▶ [Il tuo compito]: Trascrivi senza modifiche il passo del brano sui banchi fiorentini che va da "Crolla la finanza" fino a "terre, vigneti ecc." incluso.

Crolla la finanza dei “giganti dai piedi d’argilla”, come aveva definito il sistema dei banchi fiorentini Armando Sapori. E crolla l’immagine di una città che rappresentava, agli occhi di tutti, il principale motore finanziario europeo. Ma Firenze riuscì, nonostante tutto, a reagire, a conservare e addirittura a rafforzare il suo ruolo di capitale internazionale del denaro. In primo luogo, come nota acutamente Lorenzo Tanzini, grazie al «dinamismo dell’imprenditoria cittadina rimasto immutato nonostante le difficoltà, tanto da alimentare continuamente la ricostruzione di nuove forze della finanza privata via via che le vecchie cadevano vittime degli eventi». Molti erano i paracadute cui si affidarono. La ricchezza immobiliare, innanzitutto, case, terre, vigneti ecc.

▶ [Voci estratte]:
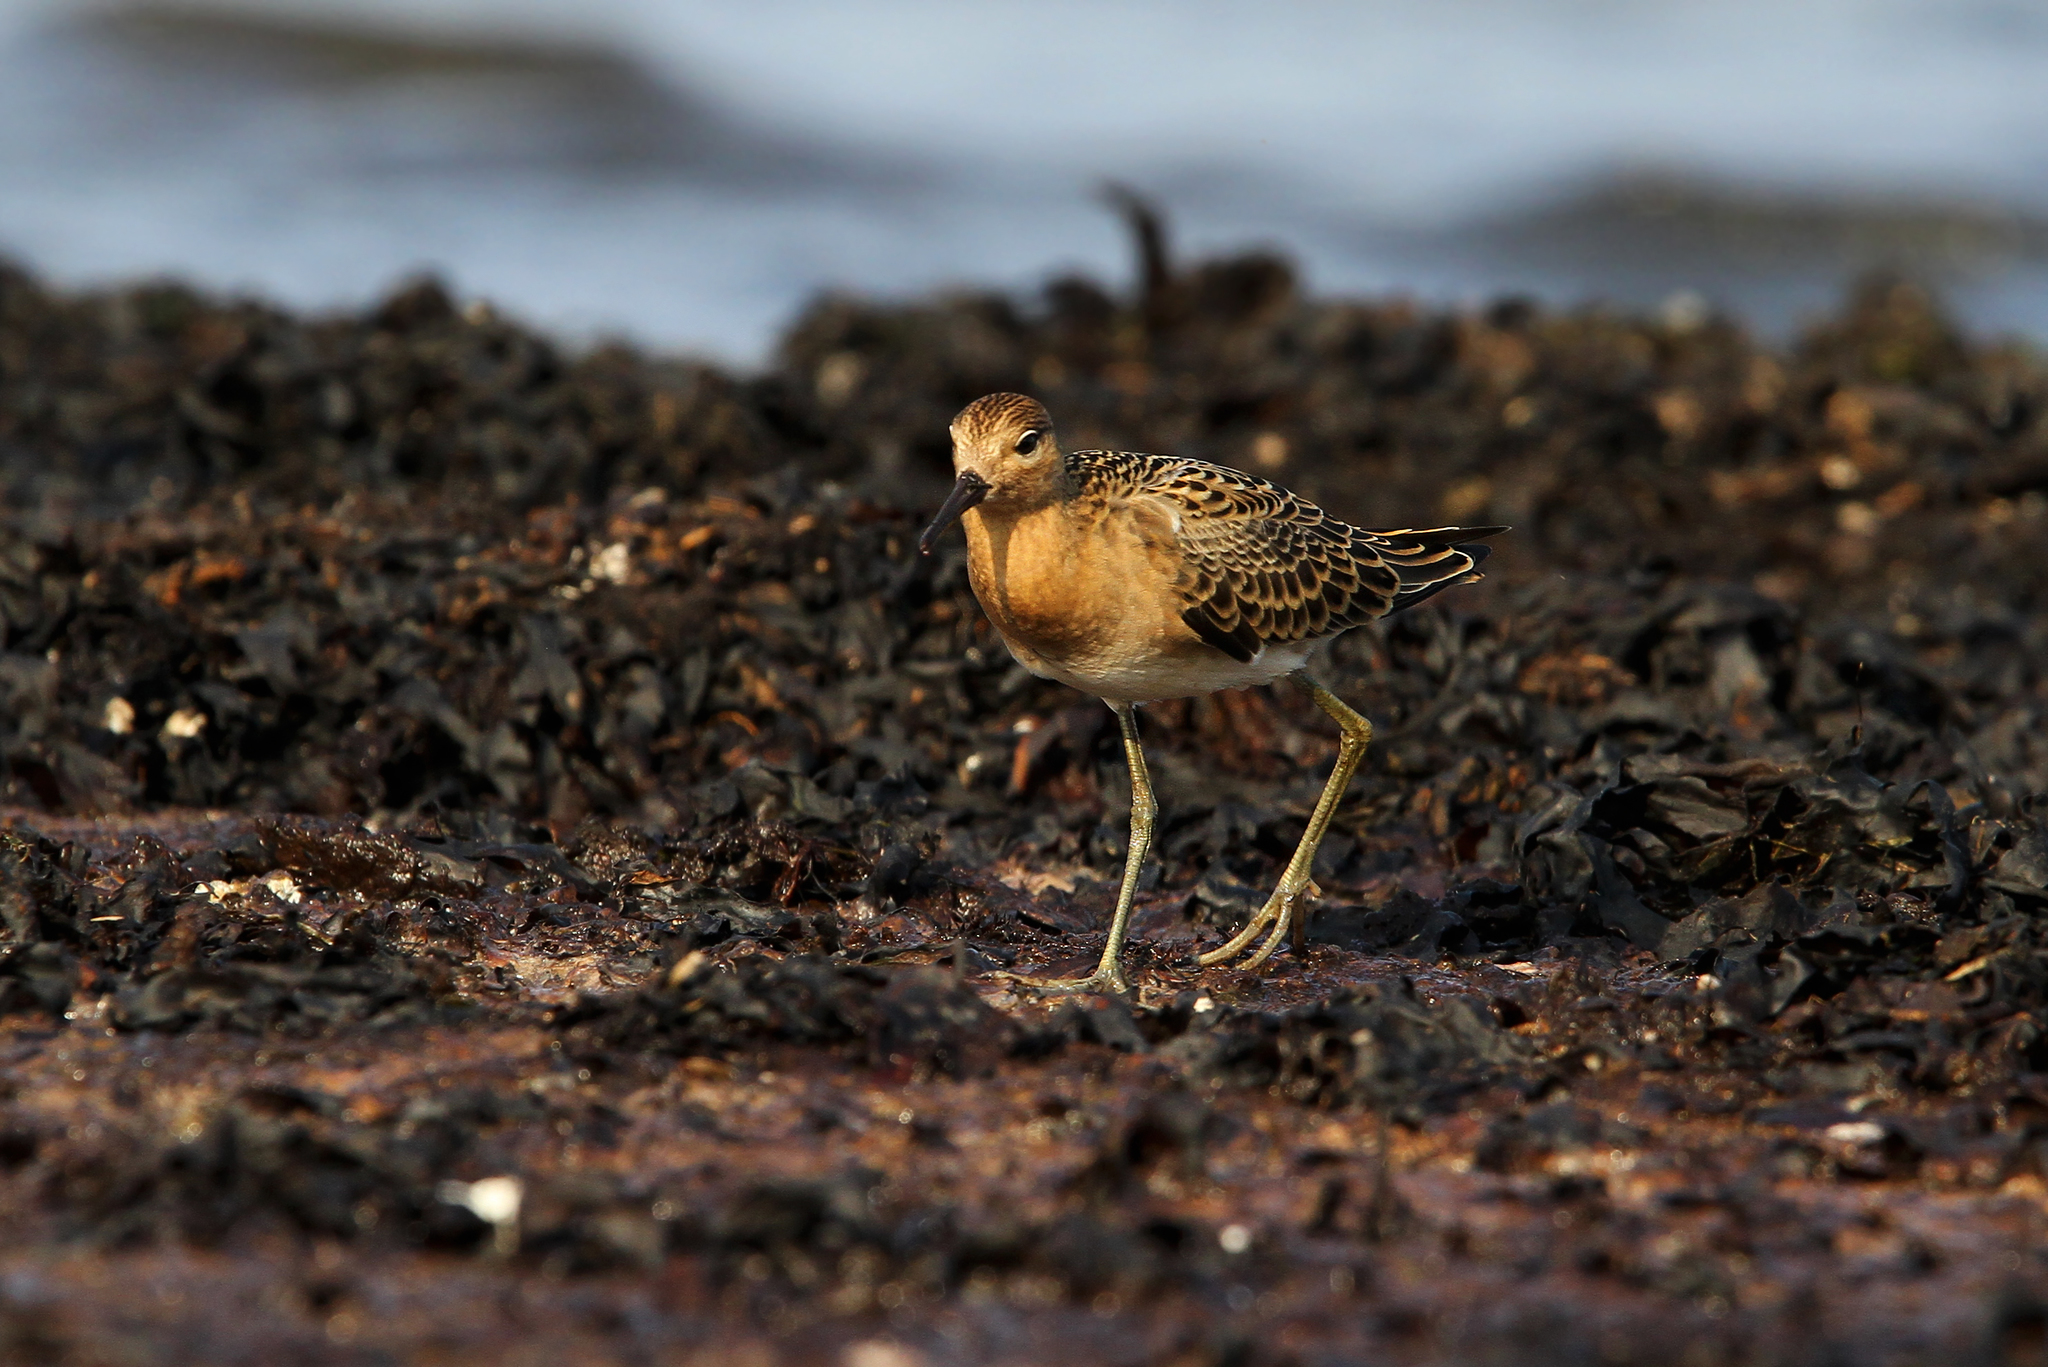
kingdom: Animalia
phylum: Chordata
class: Aves
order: Charadriiformes
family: Scolopacidae
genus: Calidris
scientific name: Calidris pugnax
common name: Ruff
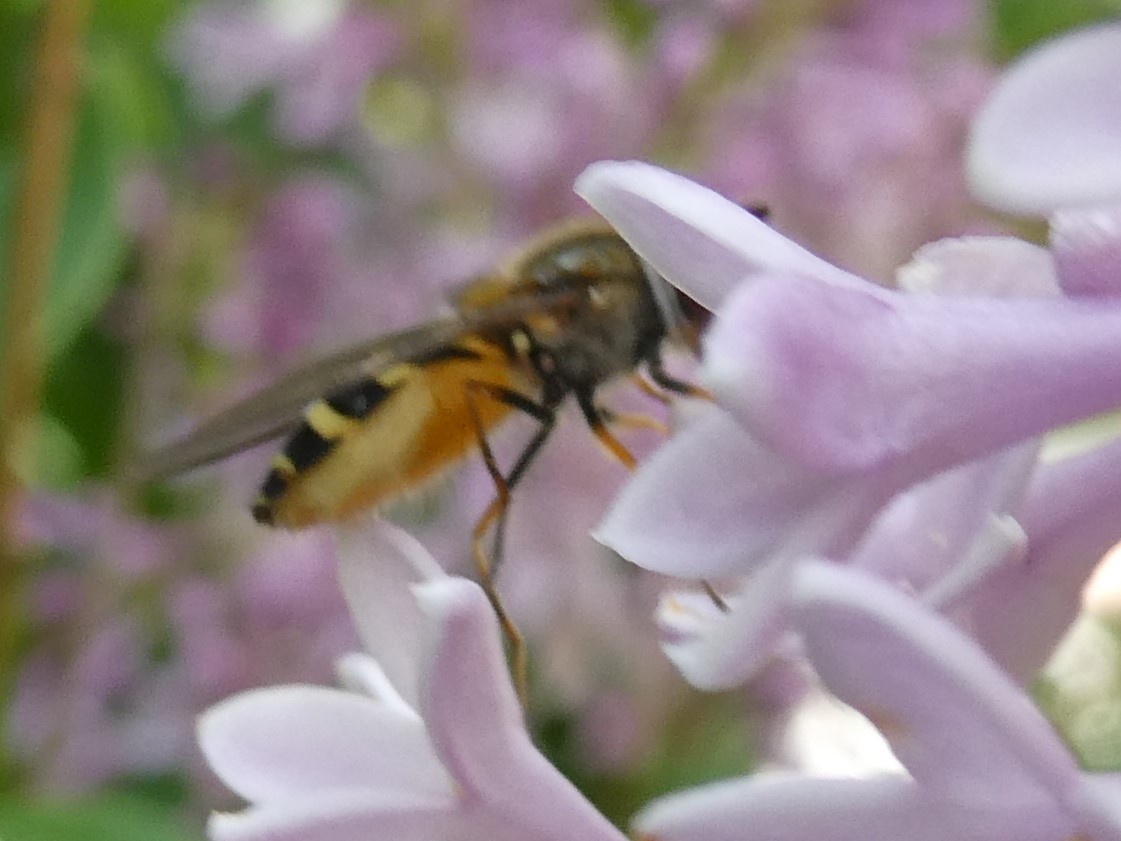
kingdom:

▶ [Soluzione]:
Crolla la finanza dei “giganti dai piedi d’argilla”, come aveva definito il sistema dei banchi fiorentini Armando Sapori. E crolla l’immagine di una città che rappresentava, agli occhi di tutti, il principale motore finanziario europeo. Ma Firenze riuscì, nonostante tutto, a reagire, a conservare e addirittura a rafforzare il suo ruolo di capitale internazionale del denaro. In primo luogo, come nota acutamente Lorenzo Tanzini, grazie al «dinamismo dell’imprenditoria cittadina rimasto immutato nonostante le difficoltà, tanto da alimentare continuamente la ricostruzione di nuove forze della finanza privata via via che le vecchie cadevano vittime degli eventi». Molti erano i paracadute cui si affidarono. La ricchezza immobiliare, innanzitutto, case, terre, vigneti ecc.